The following commentary does not necessarily reflect the views of AgWeb or Farm Journal Media. The opinions expressed below are the author's own.
Dustin works with a wide net of large producers throughout the Midwest. His analytical market approach and objective hedge strategy development is specific to the needs of every individual.
Grains had some follow through trading from Friday’s report as we saw heavy "bull-spreading" in corn and "bear-spreading" in soybeans. Wheat was trading sharply lower for most of the day but rallied in the last few minutes to finish only 3 ¾ cents lower. May corn closed 11 cents higher at $6.55 and May soybeans 18 cents higher at $14.21.

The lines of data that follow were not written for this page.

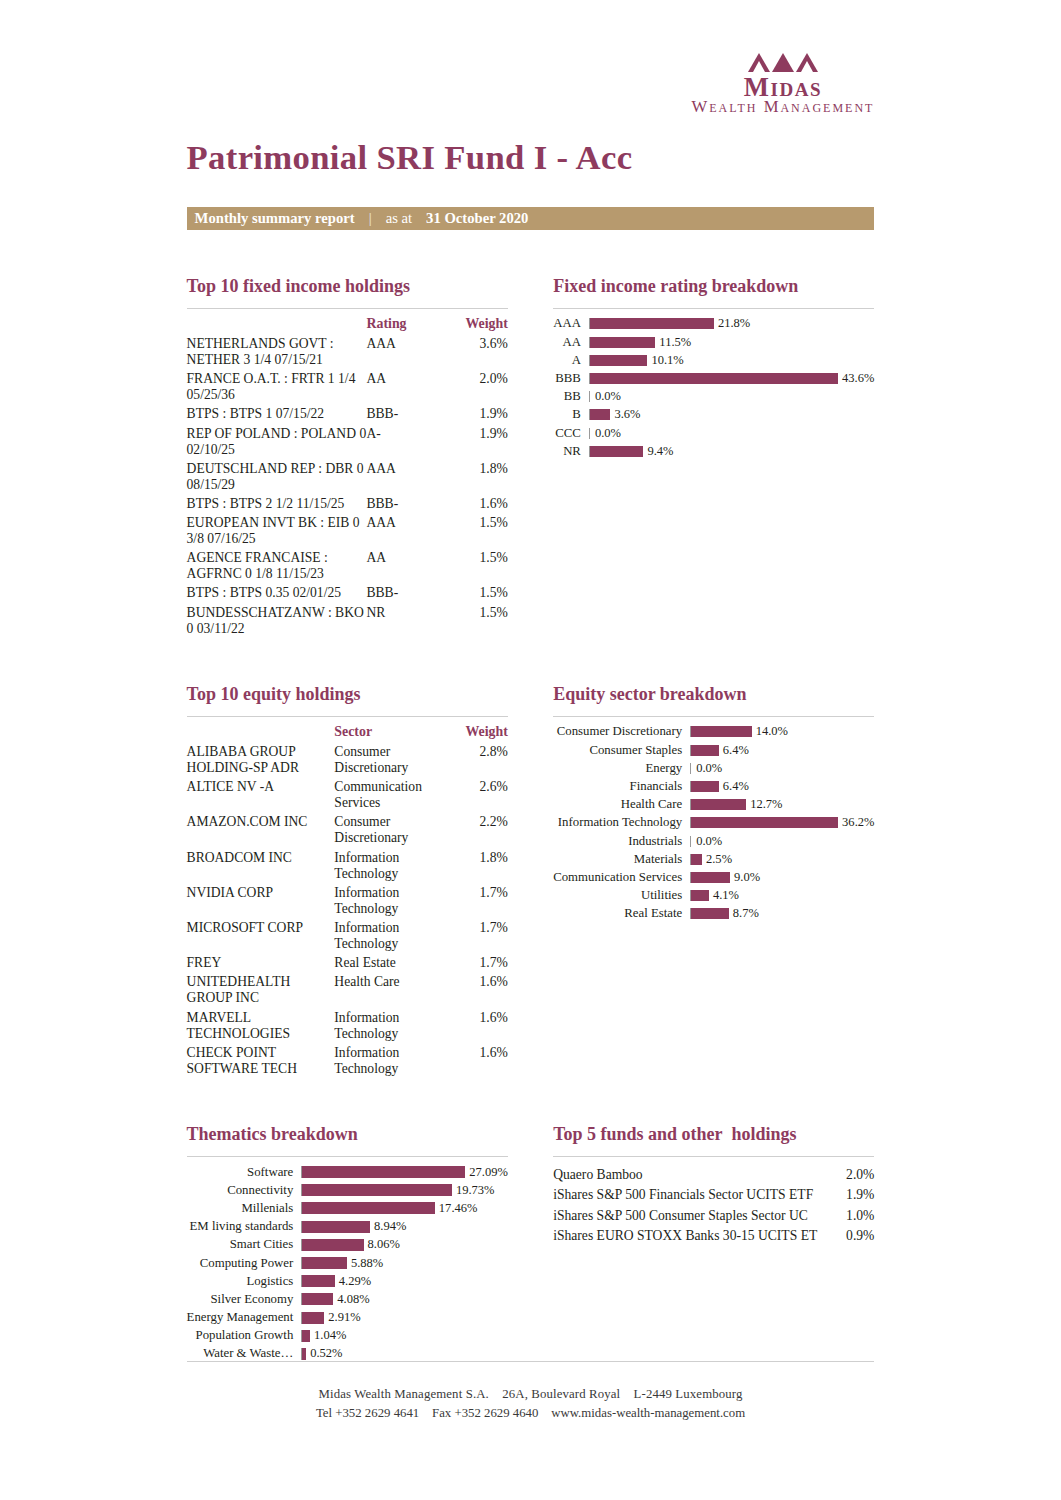Midas
Wealth Management
Patrimonial SRI Fund I - Acc
Monthly summary report | as at 31 October 2020
Top 10 fixed income holdings
| | Rating | Weight |
| --- | --- | --- |
| NETHERLANDS GOVT : NETHER 3 1/4 07/15/21 | AAA | 3.6% |
| FRANCE O.A.T. : FRTR 1 1/4 05/25/36 | AA | 2.0% |
| BTPS : BTPS 1 07/15/22 | BBB- | 1.9% |
| REP OF POLAND : POLAND 0 02/10/25 | A- | 1.9% |
| DEUTSCHLAND REP : DBR 0 08/15/29 | AAA | 1.8% |
| BTPS : BTPS 2 1/2 11/15/25 | BBB- | 1.6% |
| EUROPEAN INVT BK : EIB 0 3/8 07/16/25 | AAA | 1.5% |
| AGENCE FRANCAISE : AGFRNC 0 1/8 11/15/23 | AA | 1.5% |
| BTPS : BTPS 0.35 02/01/25 | BBB- | 1.5% |
| BUNDESSCHATZANW : BKO 0 03/11/22 | NR | 1.5% |
Fixed income rating breakdown
AAA
21.8%
AA
11.5%
A
10.1%
BBB
43.6%
BB
0.0%
B
3.6%
CCC
0.0%
NR
9.4%
Top 10 equity holdings
| | Sector | Weight |
| --- | --- | --- |
| ALIBABA GROUP HOLDING-SP ADR | Consumer Discretionary | 2.8% |
| ALTICE NV -A | Communication Services | 2.6% |
| AMAZON.COM INC | Consumer Discretionary | 2.2% |
| BROADCOM INC | Information Technology | 1.8% |
| NVIDIA CORP | Information Technology | 1.7% |
| MICROSOFT CORP | Information Technology | 1.7% |
| FREY | Real Estate | 1.7% |
| UNITEDHEALTH GROUP INC | Health Care | 1.6% |
| MARVELL TECHNOLOGIES | Information Technology | 1.6% |
| CHECK POINT SOFTWARE TECH | Information Technology | 1.6% |
Equity sector breakdown
Consumer Discretionary
14.0%
Consumer Staples
6.4%
Energy
0.0%
Financials
6.4%
Health Care
12.7%
Information Technology
36.2%
Industrials
0.0%
Materials
2.5%
Communication Services
9.0%
Utilities
4.1%
Real Estate
8.7%
Thematics breakdown
Software
27.09%
Connectivity
19.73%
Millenials
17.46%
EM living standards
8.94%
Smart Cities
8.06%
Computing Power
5.88%
Logistics
4.29%
Silver Economy
4.08%
Energy Management
2.91%
Population Growth
1.04%
Water & Waste…
0.52%
Top 5 funds and other holdings
| Quaero Bamboo | 2.0% |
| iShares S&P 500 Financials Sector UCITS ETF | 1.9% |
| iShares S&P 500 Consumer Staples Sector UC | 1.0% |
| iShares EURO STOXX Banks 30-15 UCITS ET | 0.9% |
Midas Wealth Management S.A. 26A, Boulevard Royal L-2449 Luxembourg
Tel +352 2629 4641 Fax +352 2629 4640 www.midas-wealth-management.com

Friday’s USDA report showed a decline in old crop corn supply which is helping May corn stay supported at $1.10 above December. They didn’t find a large drawdown in soybean supply although the market was surprised with a much lower soybean acreage number than expected. So far November soybeans have received the largest rally from this report finishing 80.5 cents higher today than where they were on Thursday. We saw soybean open interest jump 31,000+ contracts on Friday alone which means new money is flowing into beans. With the new crop corn-bean ratio now trading at 2.54 to 1, more areas may plant soybeans where possible. We have to remember that the planting intentions were as of March 1st. The fact that we won’t see the next acreage number until June may help keep soybeans supported to other markets like new crop corn until then. The next major resistance level should be at $14 (November) as we touched that level multiple times last September and fell from there. For December corn the 50 and 100 day moving averages are at $5.63 and $5.64 which may be the next areas of resistance.